To configure Google Cloud Storage as an output in your Monad pipeline:

  1. Complete the setup steps above to create a GCS bucket and service account with the required permissions.
  2. Add the GCS output configuration to your pipeline's configuration file, specifying the appropriate settings and secrets as described above.
  3. Ensure the gcp_credentials secret contains the full JSON key (not just a file path).
  4. Adjust settings such as prefix, compression, partition format, format config, and batch config to match your data and workflow requirements.
  5. Deploy or run your pipeline. Output files will be written to your specified GCS bucket according to your configuration.

If you want to use data stored in GCS as an input for your pipeline, refer to the Google Cloud Storage Input documentation.

Partition Format

The Partition Format setting controls how output files are organized within your GCS bucket based on date or time. Supported formats are:

  • simple date (default): Organizes files by YYYY/MM/DD.
  • hive compliant: Uses Hive-style partitioning, e.g., year=YYYY/month=MM/date=DD/.
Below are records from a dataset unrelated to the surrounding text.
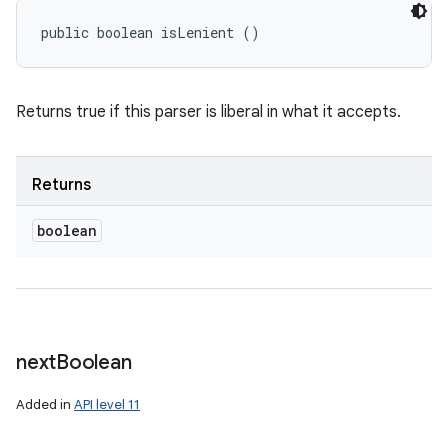
public boolean isLenient ()
Returns true if this parser is liberal in what it accepts.
Returns
boolean
next
Boolean
Added in
API level 11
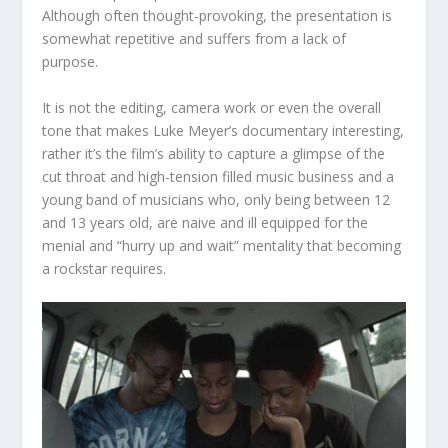
Although often thought-provoking, the presentation is
somewhat repetitive and suffers from a lack of
purpose.
It is not the editing, camera work or even the overall
tone that makes Luke Meyer’s documentary interesting,
rather it’s the film’s ability to capture a glimpse of the
cut throat and high-tension filled music business and a
young band of musicians who, only being between 12
and 13 years old, are naive and ill equipped for the
menial and “hurry up and wait” mentality that becoming
a rockstar requires.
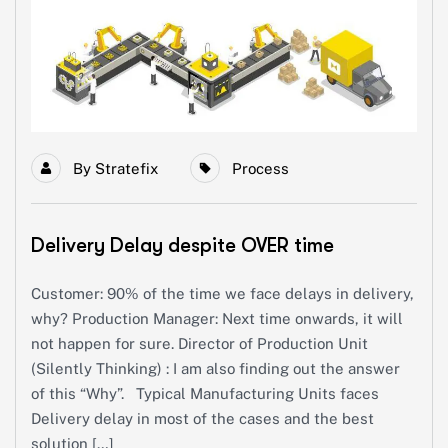
By
Stratefix
Process
Delivery Delay despite OVER time
Customer: 90% of the time we face delays in delivery,
why? Production Manager: Next time onwards, it will
not happen for sure. Director of Production Unit
(Silently Thinking) : I am also finding out the answer
of this “Why”. Typical Manufacturing Units faces
Delivery delay in most of the cases and the best
solution […]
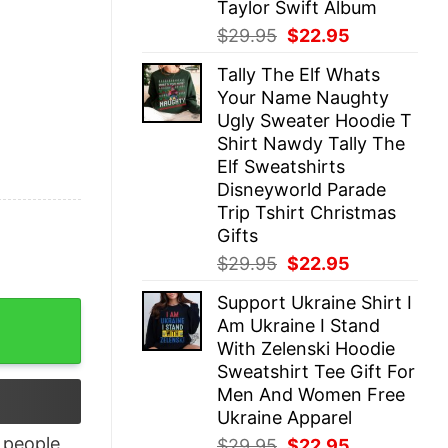
Taylor Swift Album
Original
Current
$
29.95
$
22.95
price
price
Tally The Elf Whats
was:
is:
Your Name Naughty
$29.95.
$22.95.
Ugly Sweater Hoodie T
Shirt Nawdy Tally The
Elf Sweatshirts
Disneyworld Parade
Trip Tshirt Christmas
Gifts
Original
Current
$
29.95
$
22.95
price
price
Support Ukraine Shirt I
was:
is:
hirt quantity
Am Ukraine I Stand
$29.95.
$22.95.
With Zelenski Hoodie
Sweatshirt Tee Gift For
Men And Women Free
Ukraine Apparel
people
Original
Current
$
29.95
$
22.95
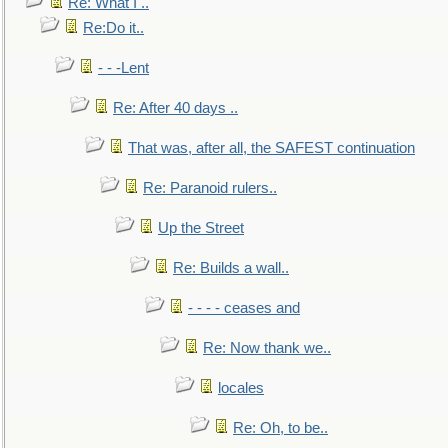
Re: What I ..
Re:Do it..
- - -Lent
Re: After 40 days ..
That was, after all, the SAFEST continuation
Re: Paranoid rulers..
Up the Street
Re: Builds a wall..
- - - - ceases and
Re: Now thank we..
locales
Re: Oh, to be..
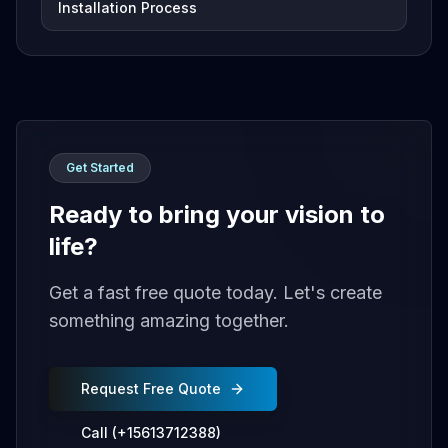
Installation Process
Get Started
Ready to bring your vision to
life?
Get a fast free quote today. Let's create
something amazing together.
Request Free Quote
Call (+15613712388)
Choose a format that matches your data retention and access patterns.

Format Options

The output format determines how your data is structured in the storage files. You must configure exactly one format type you can see documentation on formats here: Formats.

Batch Config

The Batch Config object controls how data is grouped and written to GCS. Typical options include:

  • size: Maximum size of each batch (e.g., 10MB)
  • count: Maximum number of records per batch
  • rate: Throttling or write rate limits

Tuning batch settings can help optimize performance and cost for your workload.

Troubleshooting

Common Issues

  • Permission Denied:
    Ensure your service account has the correct permissions (Storage Object Creator) and the credentials are valid.

  • Bucket Not Found:
    Double-check the bucket name and ensure it exists in your GCP project.

  • Invalid Credentials Format:
    Make sure the gcp_credentials secret contains the full JSON key, not just a path.